TH: In Act 39, the legislature and Governor Wolf gave us the authority to use our purchasing power. Since the PLCB was granted flexible pricing authority, we have been able to both maintain fair and competitive prices on a wide selection of products that deliver value, variety and quality, while growing profit and revenue to meet increased funding requests of the PLCB to help balance the state budget for the benefit of all Pennsylvanians. While prices on more than 80 percent of our products have not changed in the last few years, we have been able to get better returns for the citizens of Pennsylvania. Just a few years ago, the PLCB was giving $80 million of its profits to the General Fund. Last year, we gave more than $185 million of our profits to the General Fund. We have made the flexible pricing process as fair as possible, and we have been transparent with our vendors.

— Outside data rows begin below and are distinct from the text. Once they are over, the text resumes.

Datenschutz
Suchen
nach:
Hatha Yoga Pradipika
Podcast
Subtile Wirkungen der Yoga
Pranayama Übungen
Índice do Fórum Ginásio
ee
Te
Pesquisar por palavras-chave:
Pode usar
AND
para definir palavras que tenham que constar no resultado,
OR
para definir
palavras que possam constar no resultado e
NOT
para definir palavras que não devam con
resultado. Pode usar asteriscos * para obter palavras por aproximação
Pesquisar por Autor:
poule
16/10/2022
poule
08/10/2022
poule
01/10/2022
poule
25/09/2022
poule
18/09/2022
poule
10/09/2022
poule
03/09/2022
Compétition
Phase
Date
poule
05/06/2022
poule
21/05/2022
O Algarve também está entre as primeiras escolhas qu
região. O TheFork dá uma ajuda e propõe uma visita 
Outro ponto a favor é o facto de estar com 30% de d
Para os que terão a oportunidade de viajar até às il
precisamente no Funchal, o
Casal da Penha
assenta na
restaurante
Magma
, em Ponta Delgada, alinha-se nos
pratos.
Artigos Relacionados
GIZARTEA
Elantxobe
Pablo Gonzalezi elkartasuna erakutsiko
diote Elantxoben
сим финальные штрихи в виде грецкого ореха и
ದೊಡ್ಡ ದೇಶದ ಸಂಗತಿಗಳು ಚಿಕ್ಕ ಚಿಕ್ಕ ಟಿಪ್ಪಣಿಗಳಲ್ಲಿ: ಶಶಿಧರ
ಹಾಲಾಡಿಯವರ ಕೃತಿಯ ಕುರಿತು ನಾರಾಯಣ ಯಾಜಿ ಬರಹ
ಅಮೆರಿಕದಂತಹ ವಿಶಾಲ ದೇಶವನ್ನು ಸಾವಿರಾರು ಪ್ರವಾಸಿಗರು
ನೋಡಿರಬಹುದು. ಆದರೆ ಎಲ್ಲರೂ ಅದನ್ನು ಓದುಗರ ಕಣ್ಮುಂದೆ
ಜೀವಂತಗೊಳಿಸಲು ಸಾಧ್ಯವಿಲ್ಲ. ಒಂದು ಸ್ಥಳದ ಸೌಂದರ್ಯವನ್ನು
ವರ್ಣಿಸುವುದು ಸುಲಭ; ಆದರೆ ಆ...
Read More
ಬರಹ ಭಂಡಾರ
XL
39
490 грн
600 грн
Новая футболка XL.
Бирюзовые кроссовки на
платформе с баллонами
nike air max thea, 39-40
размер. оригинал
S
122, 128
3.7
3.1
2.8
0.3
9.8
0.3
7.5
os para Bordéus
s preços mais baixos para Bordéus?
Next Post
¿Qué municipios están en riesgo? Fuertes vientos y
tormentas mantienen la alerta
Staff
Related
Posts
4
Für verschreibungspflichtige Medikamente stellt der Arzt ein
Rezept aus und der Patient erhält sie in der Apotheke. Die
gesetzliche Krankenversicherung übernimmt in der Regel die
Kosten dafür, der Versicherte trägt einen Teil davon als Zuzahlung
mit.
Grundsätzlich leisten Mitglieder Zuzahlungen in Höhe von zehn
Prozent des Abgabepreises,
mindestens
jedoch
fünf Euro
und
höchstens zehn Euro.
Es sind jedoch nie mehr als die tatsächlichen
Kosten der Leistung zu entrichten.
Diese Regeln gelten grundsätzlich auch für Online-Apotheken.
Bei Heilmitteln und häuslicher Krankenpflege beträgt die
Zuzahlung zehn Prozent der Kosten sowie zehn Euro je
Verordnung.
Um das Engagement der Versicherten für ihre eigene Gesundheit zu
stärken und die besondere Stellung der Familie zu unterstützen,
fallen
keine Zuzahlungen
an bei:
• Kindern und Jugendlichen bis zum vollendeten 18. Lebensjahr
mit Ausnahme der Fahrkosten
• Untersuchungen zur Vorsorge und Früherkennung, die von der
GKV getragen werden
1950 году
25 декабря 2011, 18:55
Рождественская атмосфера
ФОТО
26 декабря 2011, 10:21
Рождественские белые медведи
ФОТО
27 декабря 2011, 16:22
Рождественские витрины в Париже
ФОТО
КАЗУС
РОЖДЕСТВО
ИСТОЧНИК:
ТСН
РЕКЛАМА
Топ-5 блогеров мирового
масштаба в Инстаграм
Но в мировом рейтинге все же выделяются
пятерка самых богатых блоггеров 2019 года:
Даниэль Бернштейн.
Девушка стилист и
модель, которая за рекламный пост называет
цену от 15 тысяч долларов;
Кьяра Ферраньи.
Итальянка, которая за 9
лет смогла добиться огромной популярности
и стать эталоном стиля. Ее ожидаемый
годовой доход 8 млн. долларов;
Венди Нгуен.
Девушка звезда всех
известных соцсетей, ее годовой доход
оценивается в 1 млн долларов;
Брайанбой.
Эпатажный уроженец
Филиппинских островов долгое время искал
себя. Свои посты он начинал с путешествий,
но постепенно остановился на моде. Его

As a former elected member of the US House of Representatives, do you have any advice to tavern owners who may be interested in running for office at any level someday?
TH: Get involved in your community, even if you’re not running for office right now. Become a voice in your community. If you’re really serious about running for office, get behind a person or an issue or a party and start there. I always say you can’t start at the top, so just get involved in the process. See if you like it. If you do, reach higher and higher.

This Q&A was republished from the January edition of Pennsylvania Observer, the official magazine of the Pennsylvania Licensed Beverage and Tavern Association.